GDPR: What You Need to Know
What is GDPR?
GDPR stands for General Data Protection Regulation, which is a legal framework that regulates the way businesses process and manage personal data. The actual text of the GDPR consists of 11 chapters and 99 pages of information. Citizen rights, organizational obligations, provisions, definitions, and fines are all outlined in the GDPR.
Who does it affect?
The GDPR applies to organizations inside the EU and organizations located outside of the EU that offer goods or services to, or monitor the behavior of, EU data subjects. It applies to all companies processing and holding the personal data of data subjects residing in the European Union, regardless of the company’s location. So if any European citizen’s data is touched at your company, even if it’s located in the U.S., you need to be compliant with the GDPR.
What is considered personal data?
Things like name, address, location, phone number, health records, income/banking information, and cultural preferences are all considered forms of personal data.
What steps can I take to become GDPR compliant?

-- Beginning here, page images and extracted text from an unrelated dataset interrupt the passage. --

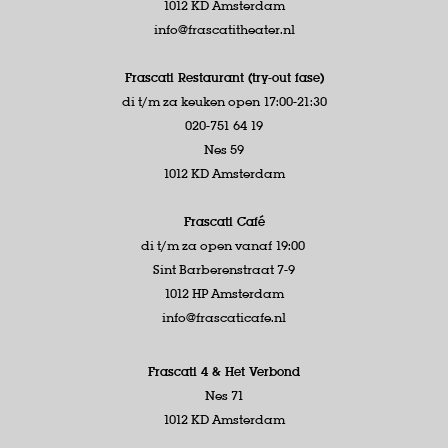
1012 KD Amsterdam
info@frascatitheater.nl
Frascati Restaurant (try-out fase)
di t/m za keuken open 17:00-21:30
020-751 64 19
Nes 59
1012 KD Amsterdam
Frascati Café
di t/m za open vanaf 19:00
Sint Barberenstraat 7-9
1012 HP Amsterdam
info@frascaticafe.nl
Frascati 4 &
Het Verbond
Nes 71
1012 KD Amsterdam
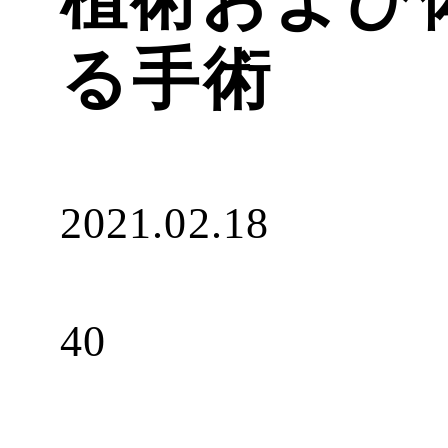
る手術
2021.02.18
40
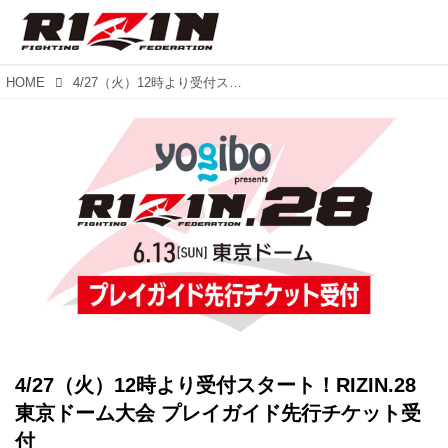
HOME
4/27（火）12時より受付スタート！RIZIN.28東京ドーム大会 プレイガイド先行チケット受付
4/27（火）12時より受付スタート！RIZIN.28
東京ドーム大会 プレイガイド先行チケット受
付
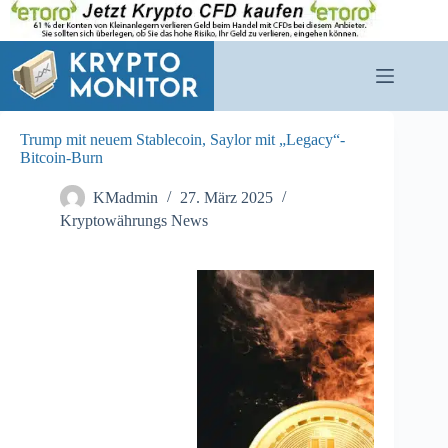
Zum
Inhalt
springen
Trump mit neuem Stablecoin, Saylor mit „Legacy“-
Bitcoin-Burn
KMadmin
27. März 2025
Kryptowährungs News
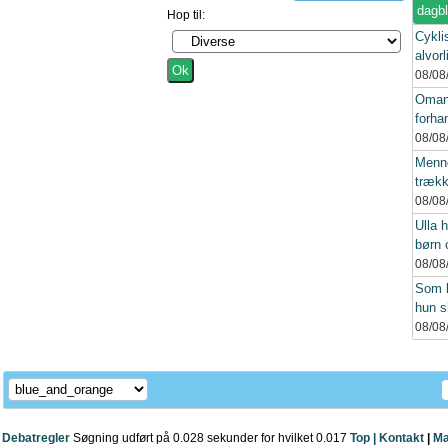
dagb
Hop til:
Cykli
alvorl
08/08
Oman
forhan
08/08
Menne
trækk
08/08
Ulla h
børn 
08/08
Som l
hun s
08/08
Debatregler
Søgning udført på 0.028 sekunder for hvilket 0.017
Top |
Kontakt
|
Ma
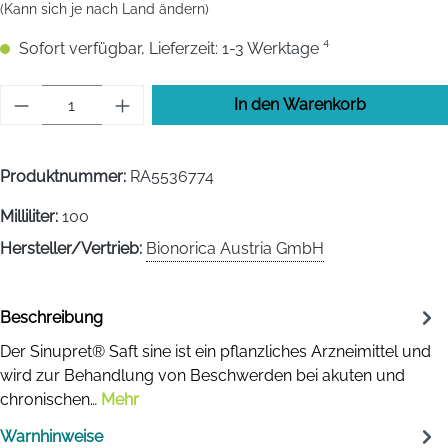
(Kann sich je nach Land ändern)
Sofort verfügbar, Lieferzeit: 1-3 Werktage ⁴
Produkt Anzahl: Gib den gewünschten Wert 
In den Warenkorb
Produktnummer:
RA5536774
Milliliter:
100
Hersteller/Vertrieb:
Bionorica Austria GmbH
Beschreibung
Der Sinupret® Saft sine ist ein pflanzliches Arzneimittel und
wird zur Behandlung von Beschwerden bei akuten und
chronischen…
Mehr
Warnhinweise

There are many graphics and checklists that break down what you can do to comply with GDPR regulations. Here are a few steps you can take to start protecting your organization and your user's data:
- Create awareness. Make sure your employees understand GDPR and why you are collecting the data.
- Analyze personal data. Create and analyze a list of all sensitive data you manage, store, and process.
- Rights. Understand what access rights your data subjects have and how those should be handled and updated.
- Consent. Make sure customers consent to you processing and storing their data.
- Data breaches. Implement a procedure for handling a data breach.
- Impact assessments. Conduct impact assessments to help you minimize data protection risks.
- Data Protection Officers (DPO). Determine whether you need a DPO to manage your data.